Every winter I am afraid of hearing about people going to school and the flu and spreading it to unsuspecting friends and colleagues who need it, and can keep it up.
This year is the flu season, and horrific cases, including other healthy children, have died. Perhaps this will be the year when the sick will stay at home until they are not infectious. Perhaps this year we will realize that the culture we work at all costs is not only harmful to us, but also puts others at risk.
Our thirteen-year-old daughter Julia is one of those who are in danger. I can’t even pronounce Julia when she was diagnosed with autoimmune disease a decade ago. Shortened versions are APS 1 or APECED. The disease is a cruel and complex combination of autoimmune attacks on various organs. It makes the patient susceptible to lung and yeast infections, as well as parathyroid and adrenal failure.

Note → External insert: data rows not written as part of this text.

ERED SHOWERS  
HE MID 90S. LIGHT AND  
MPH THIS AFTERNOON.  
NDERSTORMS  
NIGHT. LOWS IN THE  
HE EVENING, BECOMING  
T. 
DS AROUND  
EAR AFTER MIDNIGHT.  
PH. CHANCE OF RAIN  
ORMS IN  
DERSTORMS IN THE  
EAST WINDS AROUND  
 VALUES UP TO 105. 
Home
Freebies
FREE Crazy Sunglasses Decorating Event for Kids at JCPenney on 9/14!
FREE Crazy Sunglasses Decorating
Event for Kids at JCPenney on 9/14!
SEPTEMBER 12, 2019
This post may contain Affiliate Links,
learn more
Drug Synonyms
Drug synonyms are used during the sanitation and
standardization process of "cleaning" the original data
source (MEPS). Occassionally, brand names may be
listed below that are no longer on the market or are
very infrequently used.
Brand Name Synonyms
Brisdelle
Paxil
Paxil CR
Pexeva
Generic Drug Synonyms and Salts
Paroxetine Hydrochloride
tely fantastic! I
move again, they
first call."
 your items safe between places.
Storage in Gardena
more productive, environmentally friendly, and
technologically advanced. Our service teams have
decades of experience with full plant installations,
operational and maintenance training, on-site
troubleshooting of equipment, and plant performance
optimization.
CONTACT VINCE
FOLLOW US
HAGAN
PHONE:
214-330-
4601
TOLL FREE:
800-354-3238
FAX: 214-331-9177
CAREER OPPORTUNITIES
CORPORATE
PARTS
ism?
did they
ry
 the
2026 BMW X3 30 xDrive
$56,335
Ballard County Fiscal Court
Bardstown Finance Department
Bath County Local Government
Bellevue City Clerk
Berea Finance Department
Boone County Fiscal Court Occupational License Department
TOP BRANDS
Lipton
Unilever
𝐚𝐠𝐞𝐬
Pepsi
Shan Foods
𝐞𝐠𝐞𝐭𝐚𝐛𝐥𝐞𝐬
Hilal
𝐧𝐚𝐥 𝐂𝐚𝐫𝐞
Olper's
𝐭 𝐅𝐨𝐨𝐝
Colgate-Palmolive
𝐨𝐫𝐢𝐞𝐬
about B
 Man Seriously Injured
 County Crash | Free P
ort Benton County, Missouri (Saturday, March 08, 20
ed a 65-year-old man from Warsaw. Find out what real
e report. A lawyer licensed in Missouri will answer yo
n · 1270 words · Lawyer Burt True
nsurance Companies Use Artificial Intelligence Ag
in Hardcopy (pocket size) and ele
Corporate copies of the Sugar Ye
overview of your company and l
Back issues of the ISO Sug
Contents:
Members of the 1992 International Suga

At SickKids hospital in Toronto and the national institutes of health in Bethesda, Maryland, a very good team spent several years working on how to manage Julia’s symptoms. Now, she’s doing fine. But whenever we see people making sick parades to work, we get frustrated every winter.
You know who you are. You woke up feeling terrible. You are wet, sore throat and a terrible cough. You take two tylenol, have a cup of tea, go to work. You don’t like other options. You’ll miss something that looks important at the time, or you might disappoint your boss or your colleagues.
Even if you stop to think about it, you will admit that you should go home and sleep. You might even have the flu. I know what you look like. I’m yours. I am committed to work, my employer, my colleagues and my clients for my own health. I’m sure I’ll be fine.
This year’s flu season is earlier than usual, which is bad news for our health care system, but especially bad news for people with compromised immune systems. These are people who are born with immune deficiency, because of older people such as chemotherapy and those who are less immune from the precious people who were born yesterday.
The immune deficiency is not obvious. They are mostly invisible conditions. But they don’t just affect individuals. They affect the family. If I catch a cold, I can’t take care of my daughter – not only because I’m sick, but because my presence at home puts her at risk.
When Julia was diagnosed with the APS 1, my life changed. Infection is a part of her life and makes them weak. For several years, she had been in hospital more than she had been outside. Her doctor warned us about the special risks of chicken pox and flu.
In fact, Julia was in the hospital a week before her eighth birthday. We had a high fever and a bad cough, and within twelve hours we were in the emergency room. She became very weak and she had been beating the other day. Nurses and doctors suspected the flu – mainly because of how quickly the disease affected her. She needed oxygen, intravenous fluids, and was isolated in a special room. No other visitors are allowed except their parents. We are told that there are not many medical options available to help fight the flu. Thankfully, she recovered.
Every autumn now, we will give the daughter of the school to send a letter to tell his family about Julia’s condition, and required them to influenza vaccination and varicella vaccine, don’t let their children go to school. We tell our friends and cancel plans when it is possible to catch the flu. Of course, we got our flu shot.
Despite our efforts to open the door to the risk of the disease, people in our community can’t stay home when they’re sick. They admit it to us in a quiet way that they might have, or we hear it from someone else. Sometimes people are very supportive and sympathetic. Sometimes people seem to get frustrated because we’ve brought them inconveniences.
People need to re-examine their impulses to infectious diseases at work or at school. Employers should re-evaluate their policies and set an example for their employees. This will save them money. According to the centers for disease control and prevention, the U.S. economy is losing $16.3 billion a year due to the flu. Employees and students should know that self-care will be respected.
According to the CDC, nearly 6,500 people have been hospitalized this year alone, many of them in their 50s and under four. The agency says 20 children died during the current flu season.
I’ve heard some people worry about the abuse of sick leave, but I’ve seen more people go to work or go to school because of illness. We can work hard at the same time, take care of our neighbors, and we need to recognize that the way we act affects the health of others.
It’s not easy to know if you’re “sick enough” to stay at home, but a sudden sore throat, fever, cough and fatigue are symptoms of the flu and the common cold. If you have a fever, do not go to work or school. Fever is an obvious sign of infection and infection. The centers for disease control and prevention recommends staying at home 24 hours after a fever has disappeared without the help of a fever medication.